FRONT AND CENTER: Dr. Roger Green

— Patients who walk through the doors of Dr. Roger Green’s clinic are eagerly greeted by Izzy, Green’s 5-year-old Basset hound.

The 75-year-old doctor has practiced in Newport for 47 years, and he said he doesn’t plan to even think about retiring until he’s at least 90.

“I love what I do, and I never want to quit,” Green said. “I feel great. I feel like I did when I was 18, but when I look in the mirror, I see something different.”

His day usually begins at 8 a.m. and ends around 7 p.m. after he and his staff see about 50 patients.

He said one of the biggest rewards of being a small-town doctor is building tight friendships and watching his patients grow up.

Green recalled a story of when his brother came to visit from California. “We went to Walmart, and people were saying, ‘Hi,’ and stopping to talk,” Green said. “[My brother] asked me, ‘Do you know everyone?’”

Green replied that he did, in fact, know everyone.

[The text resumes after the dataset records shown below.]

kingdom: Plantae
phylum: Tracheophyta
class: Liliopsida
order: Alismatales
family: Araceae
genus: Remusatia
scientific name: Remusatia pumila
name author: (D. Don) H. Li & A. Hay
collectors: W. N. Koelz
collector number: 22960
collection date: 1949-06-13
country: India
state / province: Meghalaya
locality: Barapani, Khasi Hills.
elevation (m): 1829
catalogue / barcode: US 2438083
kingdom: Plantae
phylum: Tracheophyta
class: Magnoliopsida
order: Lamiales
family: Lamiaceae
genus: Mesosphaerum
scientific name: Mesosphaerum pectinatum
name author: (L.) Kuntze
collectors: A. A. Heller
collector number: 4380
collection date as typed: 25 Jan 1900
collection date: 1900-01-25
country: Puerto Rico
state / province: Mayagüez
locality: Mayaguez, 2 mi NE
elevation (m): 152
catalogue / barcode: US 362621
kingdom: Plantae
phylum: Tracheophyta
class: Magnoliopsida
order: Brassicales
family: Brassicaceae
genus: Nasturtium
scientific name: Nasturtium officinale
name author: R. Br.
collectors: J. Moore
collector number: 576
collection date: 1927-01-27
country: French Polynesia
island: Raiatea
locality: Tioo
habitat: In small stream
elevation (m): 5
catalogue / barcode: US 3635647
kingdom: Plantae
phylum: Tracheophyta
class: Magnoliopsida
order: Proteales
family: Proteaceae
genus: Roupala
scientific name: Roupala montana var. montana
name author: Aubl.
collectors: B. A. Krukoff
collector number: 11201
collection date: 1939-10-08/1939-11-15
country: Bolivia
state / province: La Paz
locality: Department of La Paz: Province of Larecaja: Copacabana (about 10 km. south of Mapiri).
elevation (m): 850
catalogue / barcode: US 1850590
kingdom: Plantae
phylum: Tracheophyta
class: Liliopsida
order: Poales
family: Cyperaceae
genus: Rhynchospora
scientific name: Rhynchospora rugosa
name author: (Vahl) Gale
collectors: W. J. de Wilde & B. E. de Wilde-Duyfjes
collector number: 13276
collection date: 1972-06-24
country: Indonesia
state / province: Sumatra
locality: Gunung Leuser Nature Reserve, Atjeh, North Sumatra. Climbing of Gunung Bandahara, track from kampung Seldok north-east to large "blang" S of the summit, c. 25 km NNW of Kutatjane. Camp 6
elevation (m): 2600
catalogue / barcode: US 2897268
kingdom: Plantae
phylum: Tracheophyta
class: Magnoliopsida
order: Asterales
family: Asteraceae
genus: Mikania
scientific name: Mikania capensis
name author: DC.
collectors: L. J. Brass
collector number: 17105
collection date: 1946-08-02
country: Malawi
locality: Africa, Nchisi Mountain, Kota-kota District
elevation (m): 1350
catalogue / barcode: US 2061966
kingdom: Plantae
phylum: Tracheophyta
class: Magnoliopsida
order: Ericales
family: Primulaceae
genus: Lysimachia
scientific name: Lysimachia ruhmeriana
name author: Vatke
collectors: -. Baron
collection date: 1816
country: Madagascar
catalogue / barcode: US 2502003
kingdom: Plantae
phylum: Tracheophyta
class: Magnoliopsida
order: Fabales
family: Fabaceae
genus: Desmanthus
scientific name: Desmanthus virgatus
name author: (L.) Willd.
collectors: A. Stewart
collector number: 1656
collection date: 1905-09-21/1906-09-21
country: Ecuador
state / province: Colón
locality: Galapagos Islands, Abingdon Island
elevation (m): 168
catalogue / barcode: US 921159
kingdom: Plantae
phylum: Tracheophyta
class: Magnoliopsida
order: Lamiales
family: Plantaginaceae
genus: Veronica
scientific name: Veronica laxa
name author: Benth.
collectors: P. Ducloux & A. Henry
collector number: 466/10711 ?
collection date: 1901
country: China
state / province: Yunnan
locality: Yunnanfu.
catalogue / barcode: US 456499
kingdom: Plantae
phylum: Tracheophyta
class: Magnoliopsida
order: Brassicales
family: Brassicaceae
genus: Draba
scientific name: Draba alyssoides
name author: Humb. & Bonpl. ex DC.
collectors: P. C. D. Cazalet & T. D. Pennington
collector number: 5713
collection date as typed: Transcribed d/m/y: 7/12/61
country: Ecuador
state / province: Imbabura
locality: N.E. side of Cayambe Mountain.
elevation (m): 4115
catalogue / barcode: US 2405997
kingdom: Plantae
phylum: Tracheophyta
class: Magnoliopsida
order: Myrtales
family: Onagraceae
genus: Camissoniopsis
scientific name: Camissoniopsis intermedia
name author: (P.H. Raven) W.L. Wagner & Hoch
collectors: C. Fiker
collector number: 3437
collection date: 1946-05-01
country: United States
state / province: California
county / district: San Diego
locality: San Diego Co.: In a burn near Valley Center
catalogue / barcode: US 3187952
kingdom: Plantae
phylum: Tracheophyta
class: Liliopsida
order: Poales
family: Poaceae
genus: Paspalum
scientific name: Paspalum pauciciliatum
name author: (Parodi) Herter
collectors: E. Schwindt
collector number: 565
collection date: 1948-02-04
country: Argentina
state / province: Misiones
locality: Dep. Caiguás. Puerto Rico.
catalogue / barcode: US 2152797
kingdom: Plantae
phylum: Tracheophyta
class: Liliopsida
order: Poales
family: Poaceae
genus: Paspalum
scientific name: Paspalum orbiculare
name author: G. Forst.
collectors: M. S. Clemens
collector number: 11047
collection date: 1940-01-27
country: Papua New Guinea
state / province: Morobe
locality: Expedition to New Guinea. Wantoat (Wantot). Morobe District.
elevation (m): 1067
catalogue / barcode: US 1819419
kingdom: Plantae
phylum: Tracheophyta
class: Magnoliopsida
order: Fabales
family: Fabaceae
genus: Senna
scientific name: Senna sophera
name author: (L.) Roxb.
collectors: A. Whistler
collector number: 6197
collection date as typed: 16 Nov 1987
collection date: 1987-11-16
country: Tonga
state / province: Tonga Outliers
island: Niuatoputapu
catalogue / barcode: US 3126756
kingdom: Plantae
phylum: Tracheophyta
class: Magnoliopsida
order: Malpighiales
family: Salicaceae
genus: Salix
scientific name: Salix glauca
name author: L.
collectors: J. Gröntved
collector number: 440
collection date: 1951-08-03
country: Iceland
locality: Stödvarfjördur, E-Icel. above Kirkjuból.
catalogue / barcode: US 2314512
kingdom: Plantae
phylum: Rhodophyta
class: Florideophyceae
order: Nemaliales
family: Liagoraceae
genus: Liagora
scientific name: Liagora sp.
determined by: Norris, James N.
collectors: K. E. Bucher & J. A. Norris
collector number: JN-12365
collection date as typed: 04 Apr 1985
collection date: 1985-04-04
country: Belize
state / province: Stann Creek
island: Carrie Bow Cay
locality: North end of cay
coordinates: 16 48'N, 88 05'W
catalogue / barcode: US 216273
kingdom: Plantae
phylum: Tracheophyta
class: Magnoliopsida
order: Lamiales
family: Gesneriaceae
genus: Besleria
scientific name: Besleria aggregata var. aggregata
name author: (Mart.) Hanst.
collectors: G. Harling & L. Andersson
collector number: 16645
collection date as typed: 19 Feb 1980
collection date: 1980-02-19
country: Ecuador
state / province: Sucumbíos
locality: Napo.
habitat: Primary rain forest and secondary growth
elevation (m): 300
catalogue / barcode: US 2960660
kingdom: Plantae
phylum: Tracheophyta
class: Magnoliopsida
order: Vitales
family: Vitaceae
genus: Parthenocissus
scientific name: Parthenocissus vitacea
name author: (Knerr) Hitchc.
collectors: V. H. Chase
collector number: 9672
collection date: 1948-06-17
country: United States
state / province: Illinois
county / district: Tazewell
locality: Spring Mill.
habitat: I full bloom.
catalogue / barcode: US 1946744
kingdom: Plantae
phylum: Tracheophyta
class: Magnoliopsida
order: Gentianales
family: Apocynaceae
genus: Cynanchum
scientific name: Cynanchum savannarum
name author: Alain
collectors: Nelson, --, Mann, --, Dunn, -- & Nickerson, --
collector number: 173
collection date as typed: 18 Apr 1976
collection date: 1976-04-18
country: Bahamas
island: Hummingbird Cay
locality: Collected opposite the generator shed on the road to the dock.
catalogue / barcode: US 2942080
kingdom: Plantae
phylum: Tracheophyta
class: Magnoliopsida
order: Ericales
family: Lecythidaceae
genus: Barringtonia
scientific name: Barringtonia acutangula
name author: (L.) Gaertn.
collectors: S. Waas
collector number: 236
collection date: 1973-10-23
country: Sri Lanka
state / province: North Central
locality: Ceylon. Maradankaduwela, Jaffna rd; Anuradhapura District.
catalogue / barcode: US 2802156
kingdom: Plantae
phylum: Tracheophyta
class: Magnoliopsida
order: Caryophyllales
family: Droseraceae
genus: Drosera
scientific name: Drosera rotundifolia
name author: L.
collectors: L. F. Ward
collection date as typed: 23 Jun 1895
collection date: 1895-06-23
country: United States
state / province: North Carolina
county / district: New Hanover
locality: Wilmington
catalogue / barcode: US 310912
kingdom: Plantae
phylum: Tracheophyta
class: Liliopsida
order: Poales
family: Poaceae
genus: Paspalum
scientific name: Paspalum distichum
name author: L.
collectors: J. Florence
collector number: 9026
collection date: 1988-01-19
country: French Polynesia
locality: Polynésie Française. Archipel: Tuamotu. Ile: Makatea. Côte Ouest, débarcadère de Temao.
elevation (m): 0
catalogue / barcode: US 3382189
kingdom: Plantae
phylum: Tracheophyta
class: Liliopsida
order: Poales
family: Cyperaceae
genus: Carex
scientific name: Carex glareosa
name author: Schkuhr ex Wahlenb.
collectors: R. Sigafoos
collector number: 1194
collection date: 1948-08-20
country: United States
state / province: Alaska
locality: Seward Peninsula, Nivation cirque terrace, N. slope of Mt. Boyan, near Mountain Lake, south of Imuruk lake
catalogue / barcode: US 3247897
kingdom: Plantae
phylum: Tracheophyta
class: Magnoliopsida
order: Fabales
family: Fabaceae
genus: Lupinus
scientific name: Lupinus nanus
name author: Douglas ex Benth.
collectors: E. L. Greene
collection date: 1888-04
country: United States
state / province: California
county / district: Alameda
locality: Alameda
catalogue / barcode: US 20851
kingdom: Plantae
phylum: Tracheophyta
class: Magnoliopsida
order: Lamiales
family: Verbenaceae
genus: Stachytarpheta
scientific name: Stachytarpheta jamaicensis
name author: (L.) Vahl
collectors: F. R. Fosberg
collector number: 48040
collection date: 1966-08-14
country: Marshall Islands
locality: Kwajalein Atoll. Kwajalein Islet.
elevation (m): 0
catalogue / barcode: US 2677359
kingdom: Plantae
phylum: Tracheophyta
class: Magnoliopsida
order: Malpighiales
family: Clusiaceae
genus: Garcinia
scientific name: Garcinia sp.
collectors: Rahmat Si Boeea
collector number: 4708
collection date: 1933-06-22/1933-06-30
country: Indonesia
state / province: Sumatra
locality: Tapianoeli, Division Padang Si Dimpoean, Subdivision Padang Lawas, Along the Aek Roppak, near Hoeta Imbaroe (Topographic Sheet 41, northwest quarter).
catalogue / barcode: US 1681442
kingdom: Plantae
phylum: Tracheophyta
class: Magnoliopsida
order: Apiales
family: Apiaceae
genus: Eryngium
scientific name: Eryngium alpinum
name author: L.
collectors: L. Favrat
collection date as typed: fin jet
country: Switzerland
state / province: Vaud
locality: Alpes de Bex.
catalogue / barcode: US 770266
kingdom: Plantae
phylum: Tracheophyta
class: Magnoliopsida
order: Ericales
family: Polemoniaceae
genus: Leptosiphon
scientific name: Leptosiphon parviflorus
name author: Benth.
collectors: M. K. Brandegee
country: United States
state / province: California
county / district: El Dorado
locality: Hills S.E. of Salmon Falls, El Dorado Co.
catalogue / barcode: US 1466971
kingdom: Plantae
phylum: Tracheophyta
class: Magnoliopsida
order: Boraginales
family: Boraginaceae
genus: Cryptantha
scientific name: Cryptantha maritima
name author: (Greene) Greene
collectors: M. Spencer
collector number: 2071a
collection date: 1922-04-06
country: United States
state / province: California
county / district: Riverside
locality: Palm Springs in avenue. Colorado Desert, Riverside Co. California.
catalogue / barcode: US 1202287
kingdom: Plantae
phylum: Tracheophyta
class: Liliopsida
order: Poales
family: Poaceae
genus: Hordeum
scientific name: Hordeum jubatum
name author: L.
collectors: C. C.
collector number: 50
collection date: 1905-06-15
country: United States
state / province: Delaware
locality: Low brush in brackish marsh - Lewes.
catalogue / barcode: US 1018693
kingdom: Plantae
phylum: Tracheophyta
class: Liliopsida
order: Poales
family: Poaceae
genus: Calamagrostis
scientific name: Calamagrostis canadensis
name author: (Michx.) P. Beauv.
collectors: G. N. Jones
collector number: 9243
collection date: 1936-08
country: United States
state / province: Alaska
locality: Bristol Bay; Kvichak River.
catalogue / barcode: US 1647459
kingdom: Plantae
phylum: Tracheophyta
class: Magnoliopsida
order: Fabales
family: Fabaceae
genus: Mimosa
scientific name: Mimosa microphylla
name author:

One of the things small-town doctors are known for is house calls. Back in the beginning of his practice, Green made a good number of house calls, but he doesn’t do so many these days.

“I occasionally still make house calls for people I’ve seen for years; I used to do that a lot, and I used to carry an emergency kit,” Green said. “I did a lot of talking, and sometimes I’d eat. They’d feed me, and I gained a lot of weight back in those days.

“I didn’t intend to, but I delivered a couple of babies at home,” he said.

One home delivery came as a surprise to Green, as well as the others in the home.

“A young girl concealed her pregnancy, and the family was shocked, and I was, too,” Green said. “I was seeing a 100-year-old lady, and they said, ‘Would you take a look at her (the girl), too?’”

Green said he placed his hand on her belly and knew right away that she was in labor.

“Within five minutes, she delivered,” Green said.

Even though he stopped delivering babies in 1990, he still cares for a lot of children, and he leaves most of the house calls to home-health professionals.

The HomeCare Association of Arkansas honored Green as the 2010 Physician of the Year.

Arleen Webb, director of the association, described Green as more than a physician — an individual with a big heart.

“He not only treats the medical needs of his patients, but is also involved in providing for their personal needs,” she said. “And he occasionally is known to make house calls.”

He recently attended his 50th medical-school reunion at the University of Missouri-Columbia School of Medicine. After he graduated from medical school, Green did his internship in Memphis and moonlighted at the old Newport hospital.

Many things have dramatically changed in the field of medicine in the past 50 years, Green said. One is the way cardiac patients are treated. Years ago, heart-attack patients were given bed rest, morphine and EKGs.

“We were taught to keep them quiet,” he said. “In 1974, the first artery bypass took place, and I was astonished.”

Speaking as a cardiac patient himself, Green, who got a pacemaker put in a few years ago, said, “I guess it’s good to get the patient perspective, but I don’t want to do it very often.”

Along with improved antibiotics and DNA probes that get results within minutes, Green said the length of a hospital stay has decreased from a week or 10 days to only three days.

In 2004, Harris Hospital named the Dr. Roger Green Emergency Center after him.

“I spent so much time over there that they named it after me,” Green said with a chuckle. “I was really surprised and flattered that they’d do that.”

Green and his wife, Kathy, have been married 30 years, and she has worked as his nurse for longer than that. Of Green’s four daughters, two have chosen the medical field.

“I didn’t direct them, and I told them to go into something they enjoy,” Green said, adding that his daughters spent a lot of time with him at his office.

Green’s daughter Barbara Sweatt is a nurse practitioner whose office is next to his. Another daughter, Allison Lee, will graduate from the University of Arkansas for Medical Sciences in May; Lee’s husband also is a doctor.

Harris Hospital CEO Claude Camp commented on Green: “Dr. Green has been practicing in this community since 1963 and is well-known not only as a dedicated and gifted physician, but also as a concerned and involved citizen.

“As CEO of Harris Hospital, I am proud to have a physician of this caliber as a member of our medical staff. He has dedicated his life to treating his patients and serving the medical profession.”

In addition to his love of medicine, Green said he loves all kind of music, especially blues. He said he plans to attend the King Biscuit Blues Festival in Helena in October.